Марсиаль со стоном откинулся на подушку.
— Нет, право, ты чудак! — мягко сказала Дельфина. — Почему ты притворяешься, будто не знаешь того, что тебе отлично известно?
— Я не притворяюсь! Говорю тебе, я стараюсь не думать об этом, потому что мне больно. Невыносимо.
— Почему невыносимо? А ты подумай. Твоей дочери двадцать три года. Она такой же человек, как все. А не весталка. Неужели ты попрекаешь ее тем…

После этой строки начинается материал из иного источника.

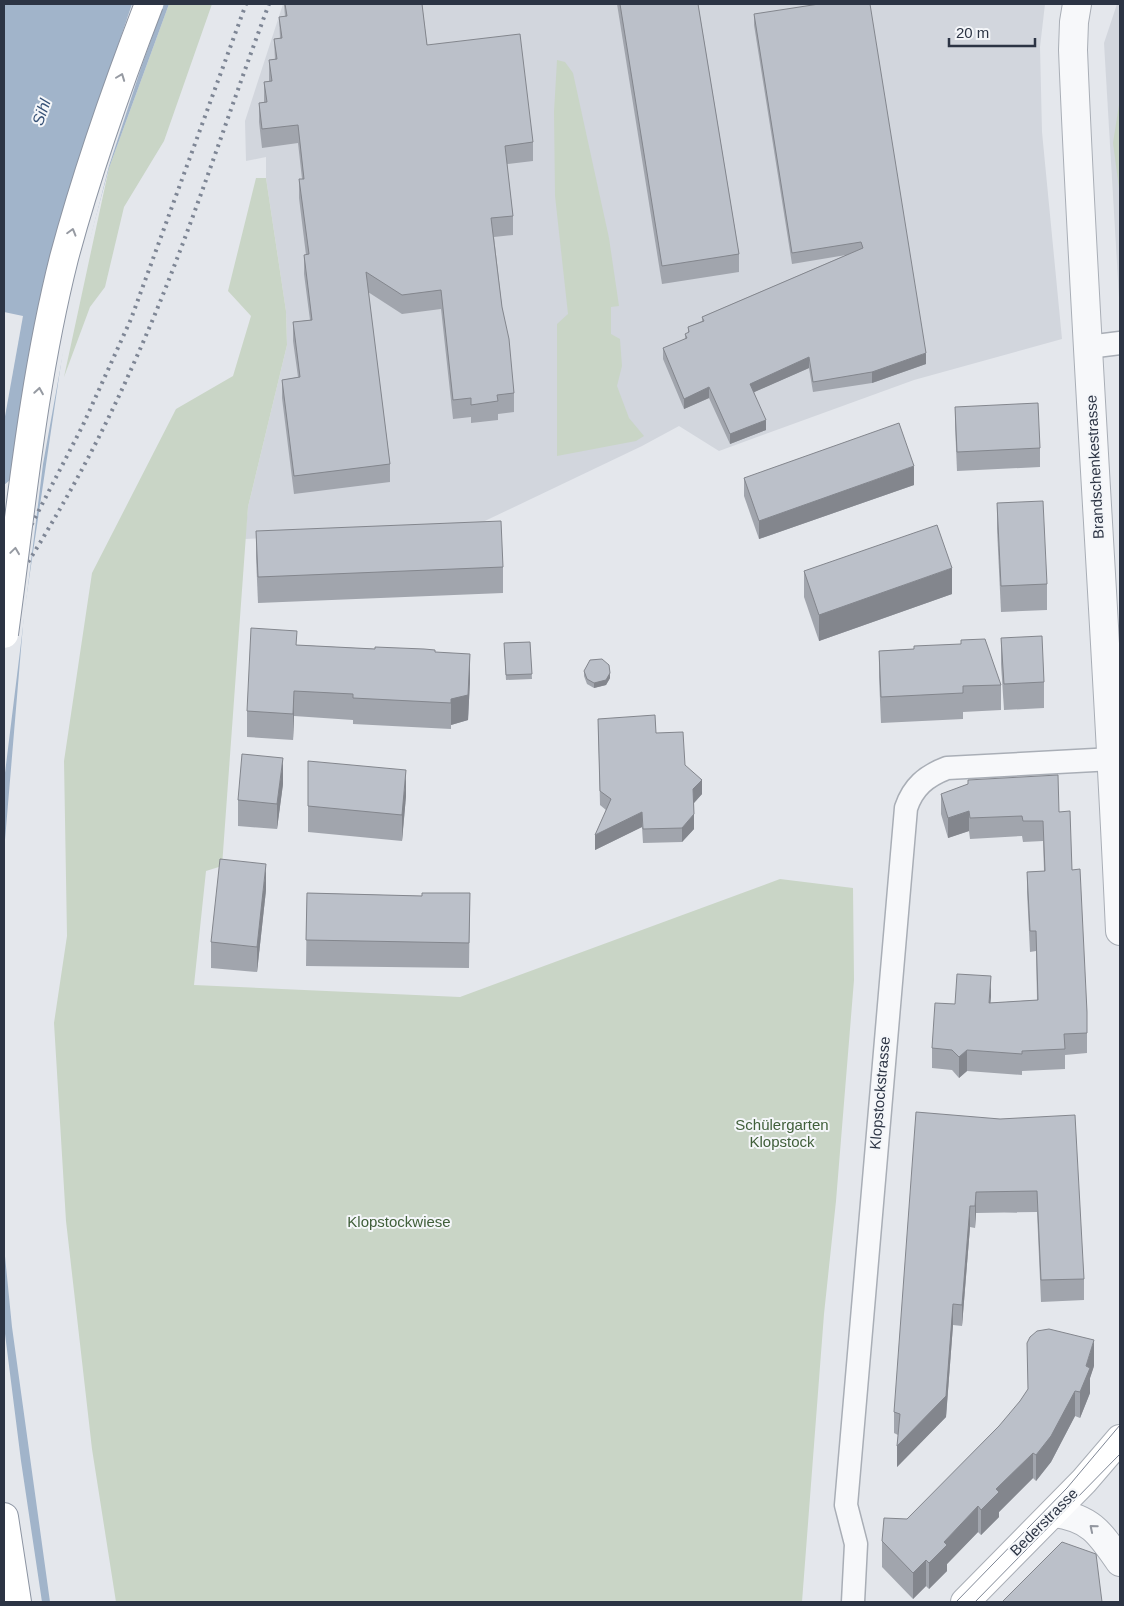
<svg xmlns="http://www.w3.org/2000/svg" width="1124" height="1606" font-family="Arial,sans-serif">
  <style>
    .built { fill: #d2d6dd }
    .green { fill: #c9d5c6 }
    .water { fill: #a1b4ca }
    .pier { fill: #e4e7ec }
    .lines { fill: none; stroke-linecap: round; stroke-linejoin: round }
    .minor-casing { stroke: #a9aeb6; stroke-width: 25 }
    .tertiary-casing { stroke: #a9aeb6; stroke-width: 30 }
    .secondary-casing { stroke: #a9aeb6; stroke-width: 30 }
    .motorway-casing { stroke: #8c94a2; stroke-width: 30 }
    .minor { stroke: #f7f8fa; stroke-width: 22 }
    .tertiary { stroke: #f7f8fa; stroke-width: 28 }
    .secondary { stroke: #fff; stroke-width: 28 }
    .motorway { stroke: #fff; stroke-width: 28 }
    .tram { stroke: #7e8695; stroke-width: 1 }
    .rail { stroke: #7e8695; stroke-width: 4; stroke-dasharray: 2.5 5; stroke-linecap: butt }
    .motorway-bridge-casing { stroke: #8c94a2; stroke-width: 30; stroke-linecap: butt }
    .motorway-bridge { stroke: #fff; stroke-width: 28 }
    .wall { fill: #a1a5ad }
    .shaded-wall { fill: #83868d }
    .building { fill: #bbc0c9; stroke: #83868d }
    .oneway { stroke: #969aa2 }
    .oneway2 { stroke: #92969f }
    .labels { text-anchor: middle; stroke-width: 4; stroke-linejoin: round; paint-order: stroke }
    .street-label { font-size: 15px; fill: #2c3444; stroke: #f4f6f9 }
    .park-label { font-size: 15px; fill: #405f3a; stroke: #f4f6f9 }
    .water-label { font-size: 16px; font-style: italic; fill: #375277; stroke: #f4f6f9 }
  </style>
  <rect width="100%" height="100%" fill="#e4e7ec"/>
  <g class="built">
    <path d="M283 4H1045L1040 47 1042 132 1062 339 914 380 719 451 679 426 642 446 468 529 245 539 248 507 287 345 286 311 266 178V157L246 161 245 121Z"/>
    <path d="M1117 4H1120V314L1104 43Z"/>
  </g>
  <g class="green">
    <path d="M169 4H212L164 141 124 207 105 287 90 307 64 377 109 168Z"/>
    <path d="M557 60 565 62 573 73 609 238 619 306 611 307V334L620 339 622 366 617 386 629 418 644 436 636 441 557 456V324L568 314 555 196 554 112Z"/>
    <path d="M1120 98V196L1113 143Z"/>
    <path d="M256 178H266L286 311 287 345 248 507 222 866 206 871 194 985 460 997 780 879 853 888 854 980 836 1201 824 1314 802 1602H116L92 1449 66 1221 54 1023 67 936 64 761 92 573 176 409 233 376 251 316 228 291Z"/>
  </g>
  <g class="water">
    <path d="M4 4H169L109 168 67 323 24 613 4 852Z"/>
    <path d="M4 1246 12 1327 50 1602H4Z"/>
  </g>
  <g class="pier">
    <path d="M132 4H164L141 68 109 166 68 326 43 464 4 781V485L10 480 78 163Z"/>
    <path d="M4 312 23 316 4 422Z"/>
    <path d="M4 1326 21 1461 42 1602H4Z"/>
  </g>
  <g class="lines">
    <g class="minor-casing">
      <g id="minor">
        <path d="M1088 347 1120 343"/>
        <path d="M853 1602 856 1544 846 1505 906 808C913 787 926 776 947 768L1113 759"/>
      </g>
    </g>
    <g class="tertiary-casing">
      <g id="tertiary">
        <path d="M1077 4 1074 22 1073 50C1085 344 1107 637 1120 931"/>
        <path d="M1054 1513C1091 1518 1100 1533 1120 1562"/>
      </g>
    </g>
    <g class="secondary-casing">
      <path id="secondary" d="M965 1602 1084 1481 1120 1439"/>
    </g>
    <g class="motorway-casing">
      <path id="motorway" d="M4 1517 17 1602"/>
    </g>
    <use href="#minor" class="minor"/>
    <use href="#tertiary" class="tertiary"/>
    <use href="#secondary" class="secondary"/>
    <use href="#motorway" class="motorway"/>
    <g class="tram">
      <path d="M956 1602 1067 1488 1120 1425"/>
      <path d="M975 1602 1120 1454"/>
    </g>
    <g class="rail">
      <path d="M4 578 83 425 131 319 246 4"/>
      <path d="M4 600C53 525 97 447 133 365 186 248 224 124 269 4"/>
    </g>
    <g class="motorway-bridge-casing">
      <path id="motorway-bridge" d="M4 634C21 509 33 381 64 258 87 172 117 87 149 4"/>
    </g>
    <use href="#motorway-bridge" class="motorway-bridge"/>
  </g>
  <g class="wall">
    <path d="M284 4H422L427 45 533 142V161L507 164 513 216V235L494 237 502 307 514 393V412L498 414V420L471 423V417L453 419 441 309 402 314 368 292 390 464V482L294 494 282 398V380L298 377 293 341V322L310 320 304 274V255H306L299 198V179H302L298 143 262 148 259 122V103H264V82L269 81V60H275L274 39 280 38 279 17H285Z"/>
    <path d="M617 4H698L739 254V272L662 284Z"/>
    <path d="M754 14 926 364 872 383 813 392 809 368 754 392 766 430 730 444 709 398 684 409 663 359V348L685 339V334L688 333V327L702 321V317L846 255 792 264 754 25Z"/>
    <path d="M955 407 1040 448V467L957 471 955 425Z"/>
    <path d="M744 478 914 485 759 539 744 496Z"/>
    <path d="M997 503 1047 584V610L1001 612 997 529Z"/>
    <path d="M256 531 503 567V593L258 603 256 557Z"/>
    <path d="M804 571 952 594 819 641 804 597Z"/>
    <path d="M1001 638 1044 682V708L1004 710 1001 664Z"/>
    <path d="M530 642 532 679 506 680 504 643Z"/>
    <path d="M297 645 435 652 470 680 468 720 451 725V729L353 724V720L294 716 293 740 247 737V711Z"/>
    <path d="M914 649 1001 685V710L963 712V719L881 723 879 677V651Z"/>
    <path d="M584 671 610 678 606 685 594 688 587 684 584 676Z"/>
    <path d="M598 719 656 733 685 765 702 794 694 803V829L682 842 643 843 642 827 595 850 606 810 600 805Z"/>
    <path d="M308 761 406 796 402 841 308 832Z"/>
    <path d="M283 784 277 829 238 826V800Z"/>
    <path d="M941 794 1059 812 1072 870 1087 1012V1053L1065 1055V1069L1022 1071V1075L967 1071 959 1078 952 1070 932 1068V1048L955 1004 991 996 990 1003 1037 1000 1036 951 1030 952 1027 892V872L1044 871 1043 841 1023 842 1022 836 970 839 969 831 948 838 941 814Z"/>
    <path d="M266 890 257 972 211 968V942Z"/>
    <path d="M307 893 422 896 470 893 469 968 306 966Z"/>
    <path d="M1000 1119 1084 1279V1300L1041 1302 1037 1212 976 1213 975 1228 970 1227 962 1326 953 1325 946 1417 897 1467 898 1435 894 1433V1412Z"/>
    <path d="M1094 1366 1090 1378V1393L1080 1418 1075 1416 1051 1462 1036 1481 1033 1478 999 1512V1517L981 1535 978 1532 947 1564V1571L929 1589 926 1586 913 1599 882 1567V1541L907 1519Z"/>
  </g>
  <g class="shaded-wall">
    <path d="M926 353V364L872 383V372Z"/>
    <path d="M809 357V368L750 394V384Z"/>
    <path d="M709 387V398L684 409V399Z"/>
    <path d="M766 420V430L730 444V434Z"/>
    <path d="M914 466V485L759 539V521Z"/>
    <path d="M952 568V594L819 641V615Z"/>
    <path d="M470 654V680L468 720 451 725V699Z"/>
    <path d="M610 673V678L606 685 594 688V683Z"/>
    <path d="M294 691V716L293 740V714Z"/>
    <path d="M283 758V784L277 829V804Z"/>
    <path d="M406 770V796L402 841V815Z"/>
    <path d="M702 780V794L693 804V789Z"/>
    <path d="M969 811V831L948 838V818Z"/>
    <path d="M642 812V827L595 850V835Z"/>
    <path d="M694 814V829L682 842V828Z"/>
    <path d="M266 864V890L257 972V947Z"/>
    <path d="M991 976V996L989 1023V1003Z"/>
    <path d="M967 1050V1071L959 1078V1057Z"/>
    <path d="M976 1192V1213L975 1228V1206Z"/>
    <path d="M970 1206V1227L962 1326V1305Z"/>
    <path d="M953 1304V1325L946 1417 897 1467V1446Z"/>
    <path d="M1094 1340V1366L1090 1378V1393L1080 1418V1392L1086 1366Z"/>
    <path d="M1075 1391V1416L1051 1462 1036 1481V1455Z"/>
    <path d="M1033 1453V1478L999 1512V1517L981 1535V1510L996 1489Z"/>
    <path d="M978 1506V1532L947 1564V1571L929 1589V1563L944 1542Z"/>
    <path d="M926 1560V1586L913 1599V1573Z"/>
  </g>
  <g class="building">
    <path d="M285 4H422L427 45 520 34 533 142 505 146 513 216 491 218 502 307 509 339 514 393 497 395 498 401 471 405V398L453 400 441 290 402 295 366 272 390 464 294 476 282 380 300 377 293 322 312 320 304 255 309 254 299 179H304L298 125 262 129 259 103 267 102 264 82 272 81 269 60 277 59 274 39 282 38 279 17 287 16Z"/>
    <path d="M620 4H698L739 254 662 266Z"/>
    <path d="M819 4H870L926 353 872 372 813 382 809 357 750 384 766 420 730 434 709 387 684 399 663 348 687 338 685 334 689 332 688 327 704 321 702 317 863 248 861 242 792 253 754 14Z"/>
    <path d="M1038 403 1040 448 957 452 955 407Z"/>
    <path d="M899 423 914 466 759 521 744 478Z"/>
    <path d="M1043 501 1047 584 1001 586 997 503Z"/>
    <path d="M501 521 503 567 258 577 256 531Z"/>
    <path d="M937 525 952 568 819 615 804 571Z"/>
    <path d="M251 628 297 631 296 645 375 649V647L424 649 435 650V652L470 654 468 695 451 699V703L353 698V694L294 691 293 714 247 711Z"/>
    <path d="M1042 636 1044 682 1004 684 1001 638Z"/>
    <path d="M985 639 1001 685 963 686V693L881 697 879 651 914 649V646L961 644V640Z"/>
    <path d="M530 642 532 674 506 675 504 643Z"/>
    <path d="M602 659 609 665 610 673 606 680 594 683 587 679 584 671 590 660Z"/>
    <path d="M655 715 656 733 683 732 685 765 702 780 693 789 694 814 682 828 643 829 642 812 595 835 611 799 600 791 598 719Z"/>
    <path d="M242 754 283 758 277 804 238 800Z"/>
    <path d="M308 761 406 770 402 815 308 806Z"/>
    <path d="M1058 775 1059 812 1070 811 1072 870 1080 869 1087 1012V1033L1064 1034 1065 1049 1022 1051V1054L967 1050 959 1057 952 1050 932 1048 935 1003 955 1004 957 974 991 976 989 1003 1038 1000 1036 931H1030L1027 872 1045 871 1043 821H1023L1022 816 970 818 969 811 948 818 941 794 968 784V780Z"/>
    <path d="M220 859 266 864 257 947 211 942Z"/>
    <path d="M307 893 422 896V893H470L469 943 306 940Z"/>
    <path d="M916 1112 1000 1119 1075 1115 1084 1279 1041 1280 1037 1191 976 1192 975 1206H970L962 1305 953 1304 946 1396 897 1446 900 1414 894 1412Z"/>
    <path d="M1049 1329 1094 1340 1086 1366 1090 1368 1080 1392 1075 1391 1051 1436 1036 1455 1033 1453 996 1489 999 1492 981 1510 978 1506 944 1542 947 1545 929 1563 926 1560 913 1573 882 1541 884 1518 907 1519 999 1426 1020 1401 1028 1389 1027 1343 1030 1337 1037 1331Z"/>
    <path d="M1062 1542 1096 1554 1102 1602H1002Z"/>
  </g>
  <defs><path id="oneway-chevron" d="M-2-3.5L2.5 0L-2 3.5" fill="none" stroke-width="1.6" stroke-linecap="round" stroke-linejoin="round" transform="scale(1.25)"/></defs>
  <g class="oneway">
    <use href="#oneway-chevron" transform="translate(121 77) rotate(-69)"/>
    <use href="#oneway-chevron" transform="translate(72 232) rotate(-74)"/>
    <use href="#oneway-chevron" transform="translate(39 391) rotate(-81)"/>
    <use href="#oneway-chevron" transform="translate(15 551) rotate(-82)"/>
  </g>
  <use class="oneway2" href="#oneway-chevron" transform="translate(1093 1528) rotate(-140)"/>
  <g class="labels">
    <g class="street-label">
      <text transform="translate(1095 467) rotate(-93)" y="5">Brandschenkestrasse</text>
      <text transform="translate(880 1093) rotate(-85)" y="5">Klopstockstrasse</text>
      <text transform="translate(1044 1522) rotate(-45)" y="5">Bederstrasse</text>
    </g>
    <g class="park-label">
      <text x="782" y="1130">Schülergarten<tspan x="782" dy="17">Klopstock</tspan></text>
      <text x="399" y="1227">Klopstockwiese</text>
    </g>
    <g class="water-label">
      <text transform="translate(41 112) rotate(-71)" y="6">Sihl</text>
    </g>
  </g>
  <rect width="1124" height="1606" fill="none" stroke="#2c3444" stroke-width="10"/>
  <path d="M949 38v8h86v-8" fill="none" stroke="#2c3444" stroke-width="2.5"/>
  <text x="956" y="38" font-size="15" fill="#2c3444" stroke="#f4f6f9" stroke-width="4" paint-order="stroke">20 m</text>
</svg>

— Ничем я ее не попрекаю. Но сколько бы ты мне ни толковала насчет всякой там эволюции нравов и тому подобном — для других пожалуйста, тут я ничего против не имею, потому что на других мне начхать, но моя дочь — нет, это совсем иное дело. Дочери наших друзей пусть себе спят с кем хотят, хоть по десять раз на дню, если это им нравится, бедным овечкам. Но Иветта… Как хочешь, не могу с этим смириться — все мое нутро протестует!
— А ты постарайся внять голосу разума. Ты хочешь, чтобы Иветта была счастлива?
— Еще бы! Конечно, хочу. Нелепый вопрос!
— Ну так вот. Счастья без любви не бывает. Как правило, — добавила она, чуть понизив голос.
— Но я же не против, чтобы она полюбила своего сверстника и вышла за него замуж! Если она выйдет за красивого парня, славного малого, хорошего спортсмена, с которым я смогу поладить, за парня — ну, вроде каким я был в двадцать лет, счастливей меня не будет человека на свете. Я полюблю его как сына.
— Да ведь это чистейшая самовлюбленность!
— При чем здесь самовлюбленность! Что ты выдумываешь?
Она посмотрела на него долгим, проницательным взглядом, который не раз смущал Марсиаля, но в этот вечер была в Нем какая-то нежность, ласковое сочувствие, может быть, и доля иронии, как если бы Дельфина проникла в тайну Марсиаля, которую сам он еще не разгадал, хотя только что сформулировал ее как нельзя более точно: это была банальнейшая тайна многих отцов, которые, сами того не подозревая, влюблены в своих дочерей и передоверяют эту свою любовь молодому человеку, с которым себя отождествляют, видя в нем свое собственное повторение.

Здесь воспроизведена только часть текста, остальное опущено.